┌──

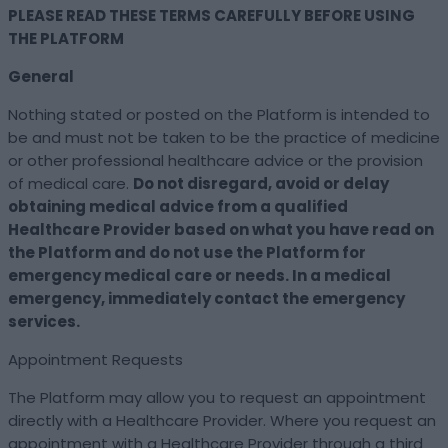
PLEASE READ THESE TERMS CAREFULLY BEFORE USING
THE PLATFORM
General
Nothing stated or posted on the Platform is intended to
be and must not be taken to be the practice of medicine
or other professional healthcare advice or the provision
of medical care.
Do not disregard, avoid or delay
obtaining medical advice from a qualified
Healthcare Provider based on what you have read on
the Platform and do not use the Platform for
emergency medical care or needs. In a medical
emergency, immediately contact the emergency
services.
Appointment Requests
The Platform may allow you to request an appointment
directly with a Healthcare Provider. Where you request an
appointment with a Healthcare Provider through a third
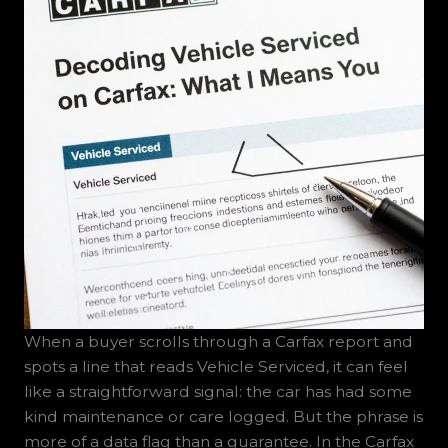
When a buyer scrolls through a Carfax report and
spots a line that reads Vehicle Serviced, it can feel
like a straightforward signal: the car has had some
kind maintenance or care logged. But the phrase is
more of a data flag than a guarantee. In the Carfax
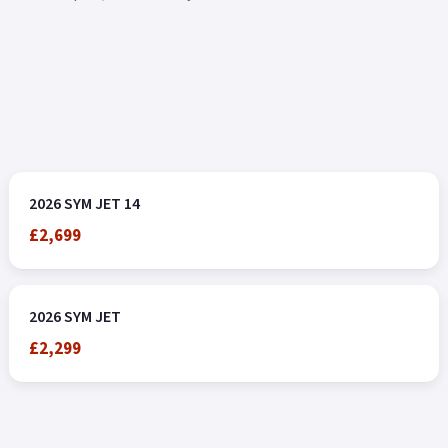
2026 SYM JET 14
£2,699
2026 SYM JET
£2,299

└──

◆ Problem description ◆
Return every line of the listing above where "emergency" appears.

◆ Solution to this exercise ◆
emergency medical care or needs. In a medical
emergency, immediately contact the emergency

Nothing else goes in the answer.